Magnetic Laplacian for Directed Networks

有向网络的磁拉普拉斯算子

• 批准号: 2277939
• 金额: --
• 依托单位: University of Edinburgh
• 依托单位国家: 英国
• 项目类别: Studentship
• 财政年份: 2019
• 资助国家: 英国
• 起止时间: 2019 至 无数据
• 项目状态: 已结题
• 来源: https://gtr.ukri.org/projects?ref=studentship-2277939
• 关键词: Magnetic; Laplacian; Directed; Networks

Numerous complex systems in nature and society can be modelled as networks where interacting agents are connected by edges. Examples include protein-protein interaction networks in biology, food-webs in ecology, and friendship networks in social sciences. Network science is a rapidly growing field that studies the network representations of these complex systems. Many of those networks are directed, and the edge directions encode essential information of the roles of the nodes. For example, in food-webs, edges direct from preys to predators; the input-output network in economics describes the chain of supply and purchase between industrial sectors. However, most traditional network algorithms do not consider edge directions. The main objective of this project is to understand and visualize the structure of large-scale complex directed networks. A key question is how to assign physical positions to the nodes, in two dimensions or higher, in order to give insights about the underlying connectivity patterns. In particular, this could help unveil any hierarchical structure. We will tackle this problem with a novel spectral clustering method using the Magnetic Laplacian, which extends traditional methods by incorporating directional information. An important first step is to investigate the properties of the Magnetic Laplacian and understand its connection with random graph models. We will also investigate the choice of parameters and aim to develop an algorithm that automatically adapts these to the given network. Algorithmic developments will be tested and refined via computational experiments on artificial networks and also on real, public domain, data arising from online social interaction and from supermarket transactions.

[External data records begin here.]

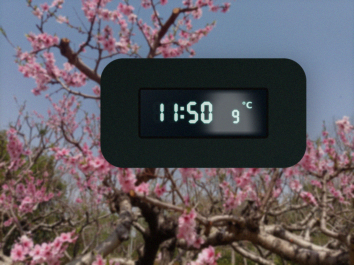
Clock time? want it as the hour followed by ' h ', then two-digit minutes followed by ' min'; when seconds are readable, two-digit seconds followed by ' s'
11 h 50 min
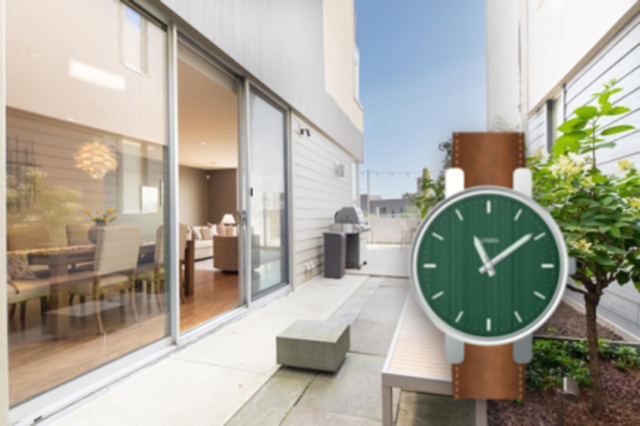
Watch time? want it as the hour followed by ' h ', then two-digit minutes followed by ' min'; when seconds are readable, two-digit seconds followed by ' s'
11 h 09 min
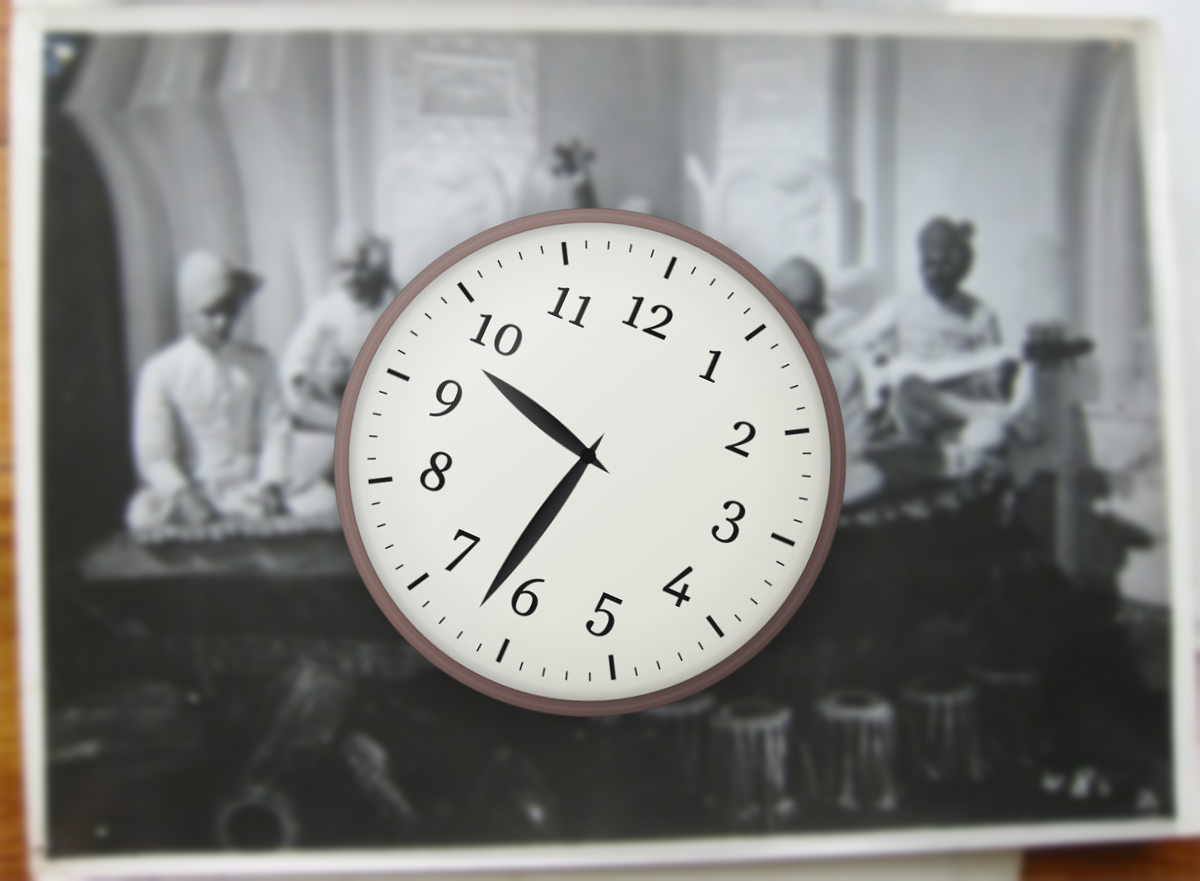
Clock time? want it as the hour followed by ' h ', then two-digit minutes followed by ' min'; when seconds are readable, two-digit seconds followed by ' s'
9 h 32 min
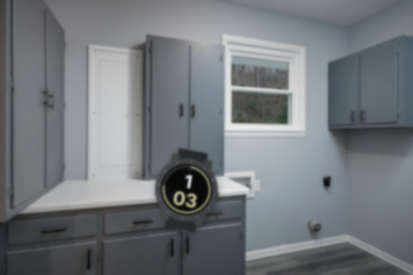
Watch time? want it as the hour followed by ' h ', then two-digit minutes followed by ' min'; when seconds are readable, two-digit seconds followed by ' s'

自然界和社会中的许多复杂系统可以建模为网络，其中相互作用的代理人通过边缘连接。例子包括生物学中的蛋白质-蛋白质相互作用网络，生态学中的食物网，以及社会科学中的友谊网络。网络科学是一个快速发展的领域，研究这些复杂系统的网络表示。这些网络中的许多是有向的，并且边方向编码了节点角色的基本信息。例如，在食物网中，边缘直接从猎物到捕食者;经济学中的投入产出网络描述了工业部门之间的供应和购买链。然而，大多数传统的网络算法不考虑边缘方向。该项目的主要目标是理解和可视化大规模复杂有向网络的结构。一个关键问题是如何在二维或更高的维度上为节点分配物理位置，以便了解底层的连接模式。特别是，这可能有助于揭示任何等级结构。我们将使用一种新的谱聚类方法来解决这个问题，该方法使用磁性拉普拉斯算子，通过结合方向信息来扩展传统方法。重要的第一步是研究磁拉普拉斯算子的性质，并了解它与随机图模型的联系。我们还将研究参数的选择，并旨在开发一种算法，使其自动适应给定的网络。将通过在人工网络上以及在真实的、公共领域、在线社交互动和超市交易中产生的数据上进行计算实验，测试和完善数学发展。